## Task directions
Go through the material below and count the lines containing the word "Católica". Give that number by itself.

## Records to use
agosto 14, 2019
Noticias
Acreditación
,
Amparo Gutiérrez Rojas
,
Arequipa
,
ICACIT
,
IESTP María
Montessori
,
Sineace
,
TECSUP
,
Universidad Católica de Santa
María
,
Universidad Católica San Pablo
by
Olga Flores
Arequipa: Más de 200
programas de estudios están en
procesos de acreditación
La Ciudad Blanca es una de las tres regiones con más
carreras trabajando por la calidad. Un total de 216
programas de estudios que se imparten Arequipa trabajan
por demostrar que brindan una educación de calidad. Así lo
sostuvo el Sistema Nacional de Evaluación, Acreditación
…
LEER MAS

## Task result
2